SOP for Putting Indelible Ink on the Finger of the Customers


RBI/2016-17/133
DCM (Plg) No.1280/10.27.00/2016-17
November 15, 2016

The Chairman / Managing Director/Chief Executive Officer,
Public Sector Banks / Private Sector Banks/ Foreign Banks
Regional Rural Banks / Urban Co-operative Banks / State Co-operative Banks

Dear Sir

Standard Operating Procedure (SOP) for putting indelible ink on the finger of the customers coming to a bank branch for SBNs

Please refer to our Circular No. DCM (Plg) No.1226/10.27.00/2016-17 dated November 08, 2016 on the captioned subject. Based on feedback received from various quarters, it is felt that there is a need to put in place a Standard Operating Procedure (SOP) for such exchange of Specified Bank Notes (SBNs). Accordingly, ROs are advised to put in place the following measures.

i. While exchanging the SBNs, the concerned bank branch and post offices would put indelible ink mark on the right index finger of the customer so as to identify that he/she has exchanged the old currency notes only once.

ii. The indelible ink would be supplied to the bank/post offices by IBA in coordination with the banks and consultation with RBI.

iii. This procedure would be introduced to begin with in the metro cities and expanded to other areas later.

iv. Each bank branch will be provided with black indelible ink bottles of 5 ml each. The cap of the bottle includes a small brush for applying the ink.

v. The indelible ink can be applied by the cashier or any other official designated by the bank before the notes are given to the customer so that while the exchange of notes is taking place, a few seconds elapse which will allow the ink to dry up and prevent removal of ink.

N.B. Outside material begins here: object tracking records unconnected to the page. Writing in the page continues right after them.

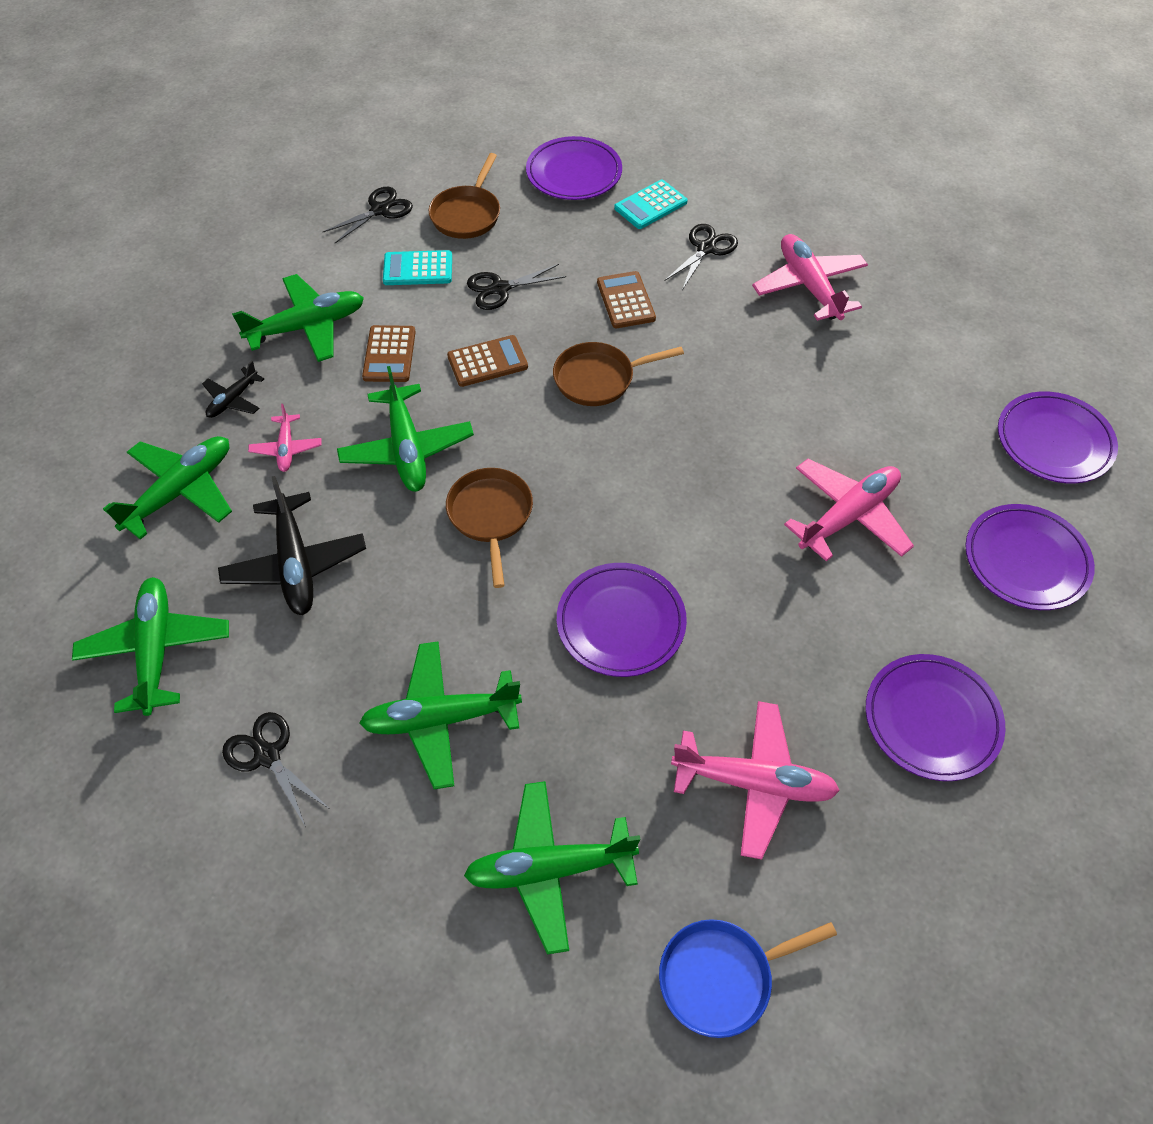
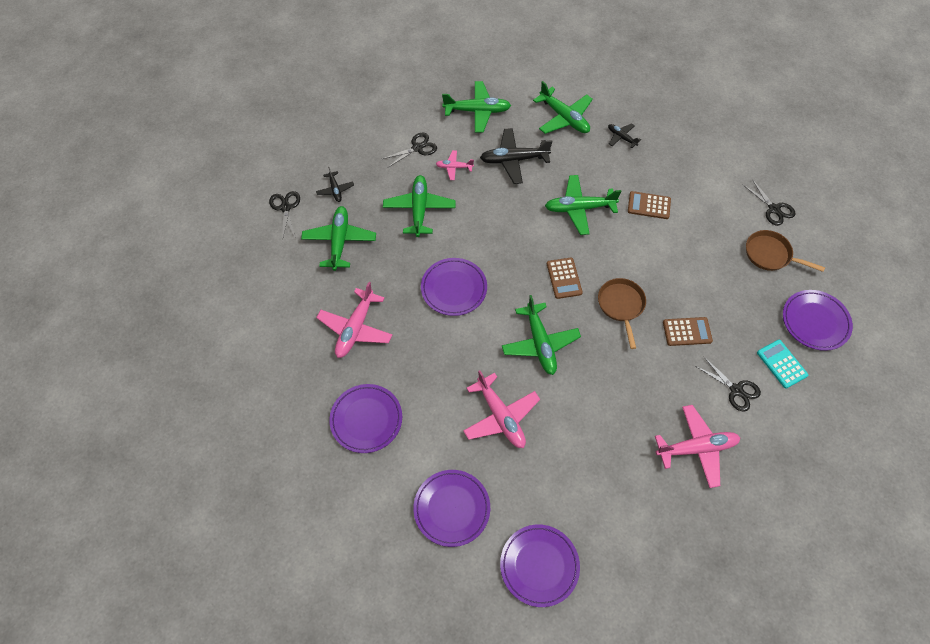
camera: 100 degrees right, 5 degrees up
green plane [232,274,364,362] -> green plane moved to [502,295,581,375]
pink plane [248,404,321,472] -> pink plane moved to [436,150,474,180]
turquoise calculator [383,250,452,285] -> none
brown pan [446,468,533,588] -> none
brown calculator [447,335,528,387] -> brown calculator moved to [547,258,583,299]
black scissors [467,264,566,310] -> black scissors moved to [269,191,300,241]
blue pan [659,919,837,1038] -> none
none -> black plane [316,167,354,202]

vi. Indelible ink on the index finger of the left hand or any other finger of the left hand may not be used as a pretext to deny exchange of old notes.

Yours faithfully,
(P Vijaya Kumar)
Chief General Manager

RBI Circular: withdrawal for Legal Tender of ₹ 500 & 1000 Notes


RBI/2016-17/123
DCM (Plg) No.1251/10.27.00/2016-17
November 10, 2016

The Chairman / Managing Director/ Chief Executive Officer,
Public Sector Banks/ Private Sector Banks / Foreign Banks/
Regional Rural Banks / Urban Cooperative Banks/
State Cooperative Banks

Dear Sir

Withdrawal of Legal Tender Character of existing ₹ 500/- and ₹ 1000/- Bank Notes –Limit for Withdrawal of Cash

Please refer to our circular DCM (Plg) No.1226/10.27.00/2016-17 November 08, 2016.

2. In terms of para 3.c (iv) of the said circular, cash withdrawal from a bank account over the counter shall be restricted to ₹ 10,000/- per day subject to an overall limit of ₹ 20,000/- a week from the date of the notification until the end of business hours on 24th November, 2016, after which these limits shall be reviewed. It is clarified that the above limits are not applicable to cash withdrawal from a bank account by

i. one bank from another bank,
ii. Post Office,
iii. Money changers operating at International airports and
iv. operators of White Label ATMs.
3. The branches maintaining Currency Chests are advised to accommodate the requests from other branches in their vicinity – linked or otherwise – for supply of cash.
4. Deposits of Specified bank Notes into all types of deposit/loan accounts is allowed subject to CTR/STR reporting.